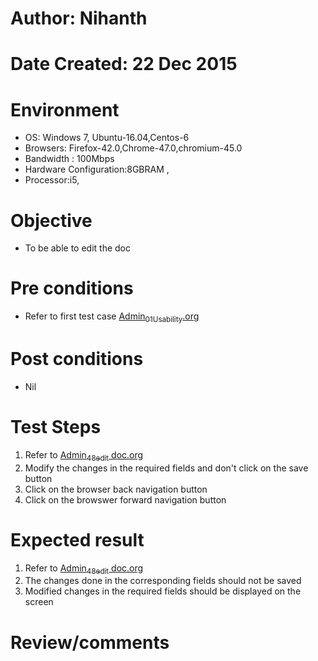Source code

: * Author: Nihanth
* Date Created: 22 Dec 2015
* Environment
  - OS: Windows 7, Ubuntu-16.04,Centos-6
  - Browsers: Firefox-42.0,Chrome-47.0,chromium-45.0
  - Bandwidth : 100Mbps
  - Hardware Configuration:8GBRAM , 
  - Processor:i5,

* Objective
  - To be able to edit the doc

* Pre conditions
  - Refer to first test case [[https://github.com/vlead/Outreach Portal/blob/master/test-cases/integration_test-cases/Admin/Admin_01_Usability.org][Admin_01_Usability.org]]

* Post conditions
  - Nil
* Test Steps
  1. Refer to  [[https://github.com/vlead/outreach-portal/blob/master/test-cases/integration_test-cases/Admin/Admin_48_edit%20doc.org][Admin_48_edit doc.org]]
  2. Modify the changes in the required fields and don't click on the save button
  3. Click on the browser back navigation button
  4. Click on the browswer forward navigation button

* Expected result
  1. Refer to [[https://github.com/vlead/outreach-portal/blob/master/test-cases/integration_test-cases/Admin/Admin_48_edit%20doc.org][Admin_48_edit doc.org]] 
  2. The changes done in the corresponding fields should not be saved
  3. Modified changes in the required fields should be displayed on the screen

* Review/comments


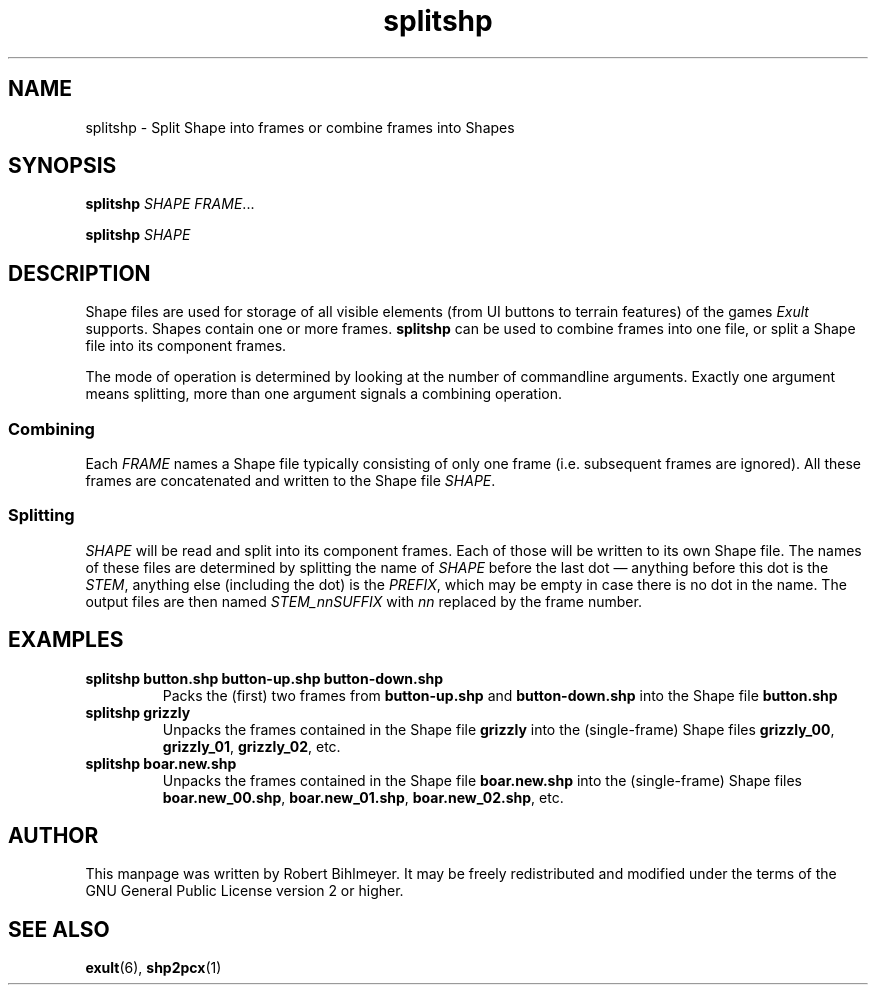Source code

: .\" -*- nroff -*-
.TH splitshp 1 2002-03-24 Exult

.SH NAME
splitshp \- Split Shape into frames or combine frames into Shapes

.SH SYNOPSIS
.B splitshp
.I SHAPE
.IR FRAME ...

.B splitshp
.I SHAPE

.SH DESCRIPTION
Shape files are used for storage of all visible elements (from
UI buttons to terrain features) of the games
.I Exult
supports. Shapes contain one or more frames.
.B splitshp
can be used to combine frames into one file, or split a Shape file
into its component frames.

The mode of operation is determined by looking at the number of
commandline arguments. Exactly one argument means splitting, more than
one argument signals a combining operation.

.SS Combining
Each
.I FRAME
names a Shape file typically consisting of only one frame (i.e.
subsequent frames are ignored). All these frames are concatenated and
written to the Shape file
.IR SHAPE .

.SS Splitting
.I SHAPE
will be read and split into its component frames. Each of those will
be written to its own Shape file. The names of these files are
determined by splitting the name of
.I SHAPE
before the last dot \(em anything before this dot is the
.IR STEM ,
anything else (including the dot) is the
.IR PREFIX ,
which may be empty in case there is no dot in the name. The output
files are then named
.I STEM_nnSUFFIX
with
.I nn
replaced by the frame number.

.SH EXAMPLES
.TP
.B splitshp button.shp button-up.shp button-down.shp
Packs the (first) two frames from
.B button-up.shp
and
.B button-down.shp
into the Shape file
.B button.shp

.TP
.B splitshp grizzly
Unpacks the frames contained in the Shape file
.B grizzly
into the (single-frame) Shape files
.BR grizzly_00 ", " grizzly_01 ", " grizzly_02 ", etc."

.TP
.B splitshp boar.new.shp
Unpacks the frames contained in the Shape file
.B boar.new.shp
into the (single-frame) Shape files
.BR boar.new_00.shp ", " boar.new_01.shp ", " boar.new_02.shp ", etc."

.SH AUTHOR
This manpage was written by Robert Bihlmeyer. It may be freely
redistributed and modified under the terms of the GNU General Public
License version 2 or higher.

.SH SEE ALSO
.BR exult "(6), " shp2pcx (1)

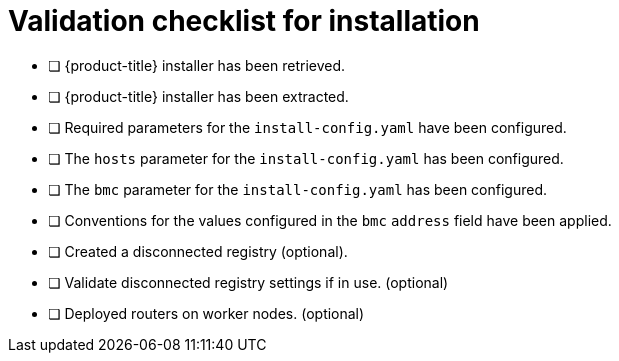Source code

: // Module included in the following assemblies:
//
// * installing/installing_bare_metal_ipi/ipi-install-installation-workflow.adoc


[id="validation-checklist-for-installation_{context}"]
= Validation checklist for installation

* [ ] {product-title} installer has been retrieved.
* [ ] {product-title} installer has been extracted.
* [ ] Required parameters for the `install-config.yaml` have been configured.
* [ ] The `hosts` parameter for the `install-config.yaml` has been configured.
* [ ] The `bmc` parameter for the `install-config.yaml` has been configured.
* [ ] Conventions for the values configured in the `bmc` `address` field have been applied.
* [ ] Created a disconnected registry (optional).
* [ ] Validate disconnected registry settings if in use. (optional)
* [ ] Deployed routers on worker nodes. (optional)
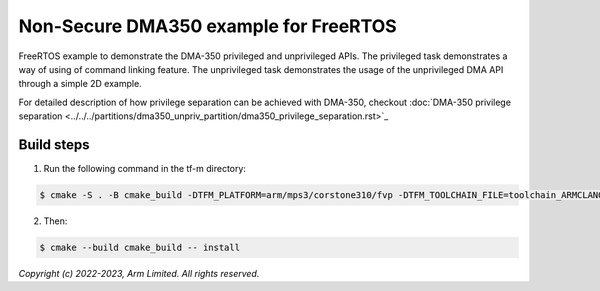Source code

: ######################################
Non-Secure DMA350 example for FreeRTOS
######################################

FreeRTOS example to demonstrate the DMA-350 privileged and unprivileged APIs.
The privileged task demonstrates a way of using of command linking feature.
The unprivileged task demonstrates the usage of the unprivileged DMA API through
a simple 2D example.

For detailed description of how privilege separation can be achieved with
DMA-350, checkout :doc:`DMA-350 privilege separation <../../../partitions/dma350_unpriv_partition/dma350_privilege_separation.rst>`_

***********
Build steps
***********
1. Run the following command in the tf-m directory:

.. code-block::

 $ cmake -S . -B cmake_build -DTFM_PLATFORM=arm/mps3/corstone310/fvp -DTFM_TOOLCHAIN_FILE=toolchain_ARMCLANG.cmake -DDEFAULT_NS_SCATTER=OFF -DPLATFORM_SVC_HANDLERS=ON -DNS_EVALUATION_APP_PATH=<tf-m-extras root>/examples/corstone310_fvp_dma/clcd_example

2. Then:

.. code-block::

 $ cmake --build cmake_build -- install

*Copyright (c) 2022-2023, Arm Limited. All rights reserved.*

=====

● **Task item**:
Locate the word "unprivileged" in the entries, and copy every line where it is found.

● **Answer area**:
FreeRTOS example to demonstrate the DMA-350 privileged and unprivileged APIs.
The unprivileged task demonstrates the usage of the unprivileged DMA API through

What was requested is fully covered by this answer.